Um maluco de 17 anos, indicado pelo colega, chamou a atenção do guitarrista e a plateia insuflou Scott Halpin, petrificado de medo e vergonha, para subir ao palco. Halpin conseguiu de forma lamentável tocar três músicas e encerrar o trágico show.

Por ironia do destino, quando parecia ter tomando um pouquinho de juízo, mantendo-se na maior parte do tempo sóbrio, acabou morrendo acidentalmente em 7 de setembro de 1978, ao ingerir um excesso de pílulas que usada em tratamento contra o alcoolismo.
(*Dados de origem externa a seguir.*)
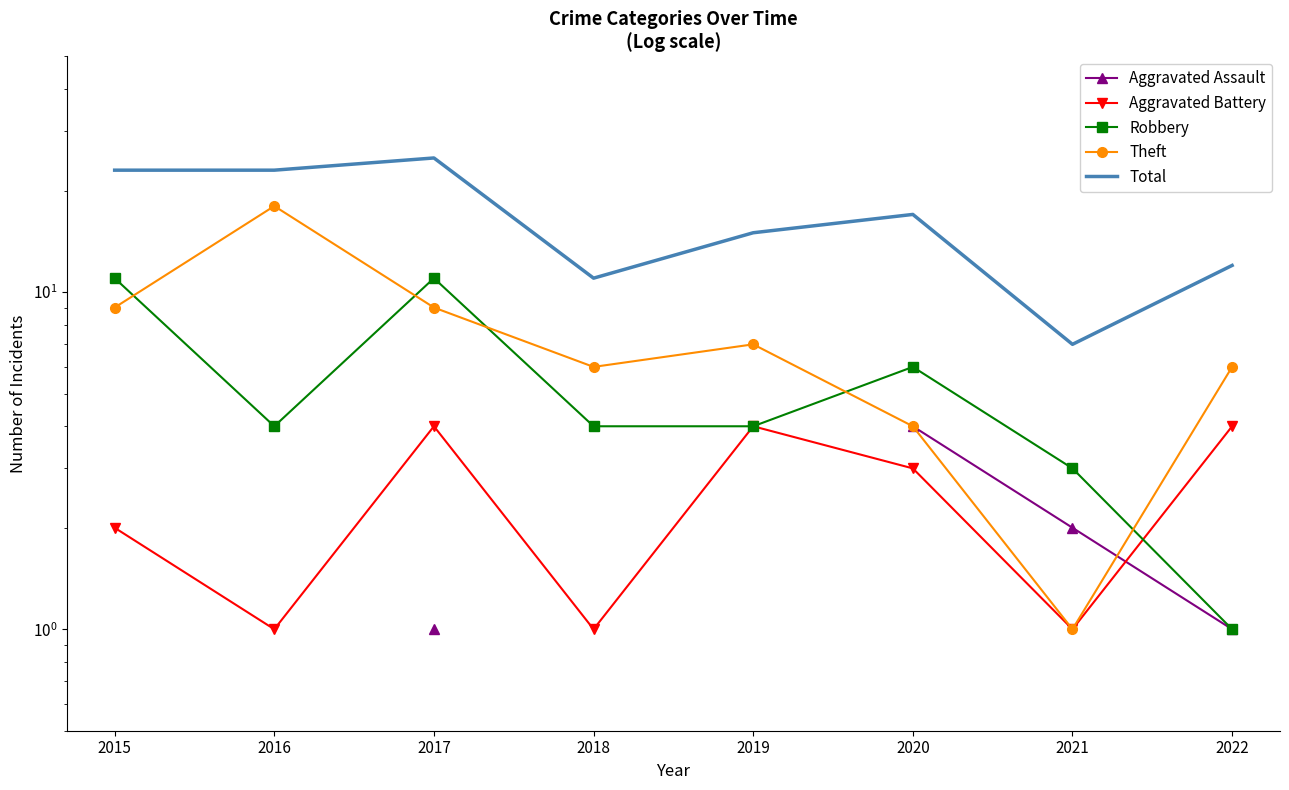

Between 2019 and 2015, which is larger?

2015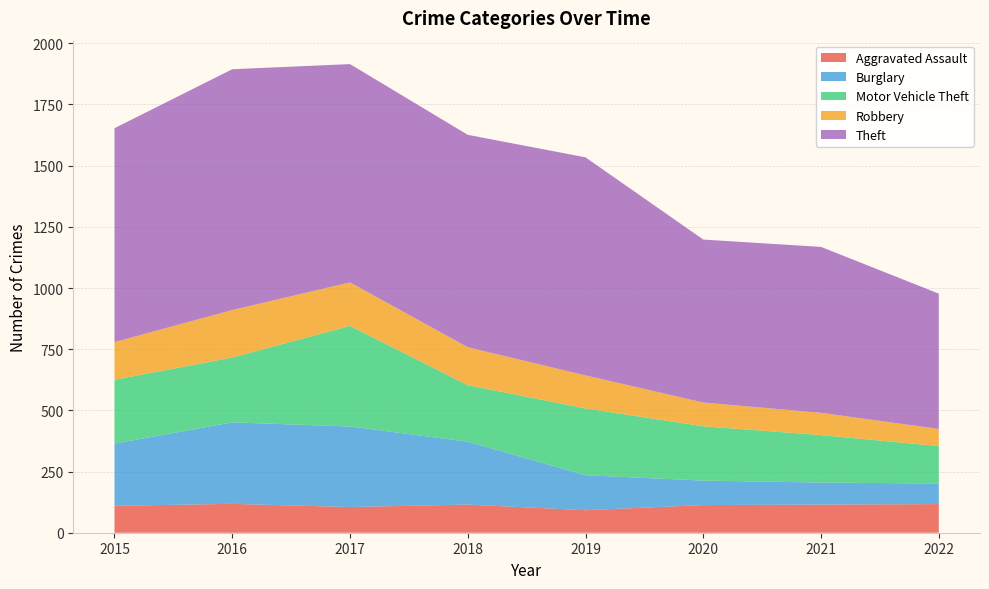

Reading right to left, transcribe all the data shown in this chart.

Aggravated Assault: 2022=117	2021=115	2020=113	2019=92	2018=115	2017=105	2016=118	2015=110
Burglary: 2022=84	2021=90	2020=100	2019=143	2018=257	2017=329	2016=333	2015=254
Motor Vehicle Theft: 2022=153	2021=194	2020=222	2019=273	2018=231	2017=411	2016=265	2015=261
Robbery: 2022=70	2021=91	2020=97	2019=135	2018=155	2017=178	2016=194	2015=154
Theft: 2022=553	2021=678	2020=666	2019=891	2018=868	2017=892	2016=984	2015=874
Moon estava feliz ao lado da modelo sueca Anette Walter-Lax. Tinha acabado de gravar e lançar “Who Are You”, álbum do Who mais voltado para a música pop e se mostrava em forma na bateria. No dia 6 de setembro tinha comparecido à premiére londrina do filme-documentário “Buddy Holly”, produzido e financiado por Paul McCartney. Passou longe da bebida, mas perturbou muita gente com assuntos desconexos e piadas bobas.

Outra ironia: quem mais o tolerou naquela noite foi Kenney Jones, baterista dos Small Faces e dos Faces (banda que tinha Ron Wood e Rod Stewart). Jones estava prestes a ficar novamente desempregado, depois do fracasso do retorno dos Small Faces em 1976 (o grupo acabara em 1969). Mal sabia que seria o substituto de Moon no Who, escolhido sete meses depois por Pete Townshend, mesmo com a oposição do vocalista Roger Daltrey.

Nenhum baterista chegou ao menos perto da genialidade e criatividade do insano Moonie the Loonie. Seu discípulo, amigo e igualmente monstro e bêbado John Bonham preferiu outra vertente, investiu no peso e na técnica mais apurada, se transformando igualmente em lenda.

Pena que trilhou o mesmo caminho do companheiro, morrendo dois anos depois, também em um mês de setembro, (de 1980),  após um porre homérico de vodca na casa de Jimmy Page, onde ensaiava com a banda.

P.S.: Como curiosidade, os amigos e lendas Moon e Bonham tocaram juntos em uma única vez, em 23 de junho de 1977, em Los Angeles, quase no final do show do Led Zeppelin.Foi nas músicas “Rock’n Roll” e  ”Moby Dick”, no bis, que inclui um longo solo de John Bonham. Os dois tocaram de forma divina em um momento raro do rock. É possível encontrar na internet vídeos de qualidade muito ruim sobre o evento, assim como a gravação em MP3.